Воейков остановился посреди кабинета, обозрел его кругом исподлобья и произнес, обращаясь ко мне:

– Глазам своим не верю… Какая роскошь! С каким вкусом все убрано!.. Неужели это ваша квартира? А я думал, судя по отзывам об вас Булгарина (Воейков намекал на разные выходки против меня в "Пчеле"), что вы живете в какой-нибудь лачужке… Прекрасно! прекрасно! – повторял он, озираясь и крепко сжимая мне обе руки…

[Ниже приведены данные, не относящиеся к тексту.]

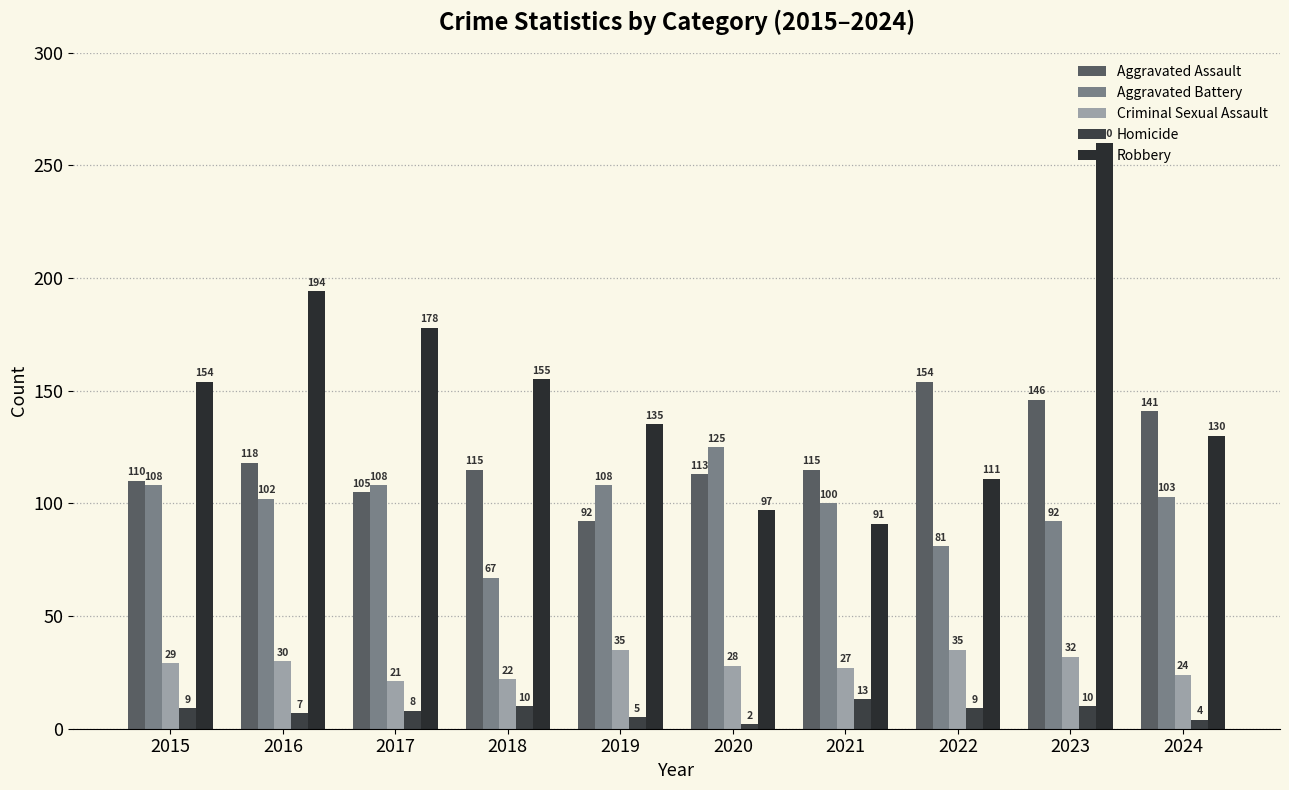

Between 2018 and 2023, which is larger?

2023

Потом, когда я отошел от него, он бросил взгляд исподлобья на присутствовавших и стуча своей палкой направился прямо к дивану, на котором сидели г. Краевский с Бенедиктовым.

– Андрей Александрыч! Владимир Григорьич! – воскликнул он, переходя взглядом от одного на другого. – Боже мой! как я рад вас видеть!. С каким удовольствием, Андрей Александрыч, я прочел ваш прекрасный, доказательный, умный разбор превосходных стихотворений Владимира Григорьича… Дельно, дельно! умно, умно!.. Это уж не то, Владимир Григорьич (он пожал руку Бенедиктова и искоса взглянул на Полевого), что другие дураки об вас пишут… Вы не смотрите на них, это завистники (и он махал рукой в сторону Полевого). Вы великой поэт, великой!..

Я так и обмер. Полевой все видел и слышал. Я заметил, что даже лицо его, при словах Воейкова, передернулось. Я боялся, что дело дойдет до объяснений и неприятностей, однако через десять минут Воейков обнимал Полевого, называл его почтеннейшим Николаем Алексеичем и чуть не объяснялся ему в любви, а Николай Алексеич ежился, ухмылялся и корчил приятные гримасы.

Тогда, по неопытности моей, я удивлялся этому. Такое лицемерие казалось мне в людях избранных необъяснимым. Теперь я уже ничему не удивляюсь.

Кукольник явился позже всех, и в дурном расположении. Он составил тотчас же свой небольшой кружок, подцепил Якубовича, Гребенку и еще двух или трех человек и начал им, по своему обыкновению, проповедывать что-то.

Гребенка слушал Кукольника с внимательностию, моргая глазами и покачивая головой…

Когда речь выходила сколько-нибудь из обыкновенной житейской колеи и принимала чуть-чуть отвлеченный характер, хотя бы дело шло об искусстве, Гребенка совсем терялся и только моргал глазами и покачивал головою. Но к людям, трактовавшим об отвлеченных предметах, он питал глубочайшее уважение, особенно к критикам, – боялся их, ухаживал за ними и угощал их на своих вечерах наливочками и малороссийским салом с необыкновенным добродушием. Таковы были впоследствии отношения его к Белинскому, которого он уважал от страха.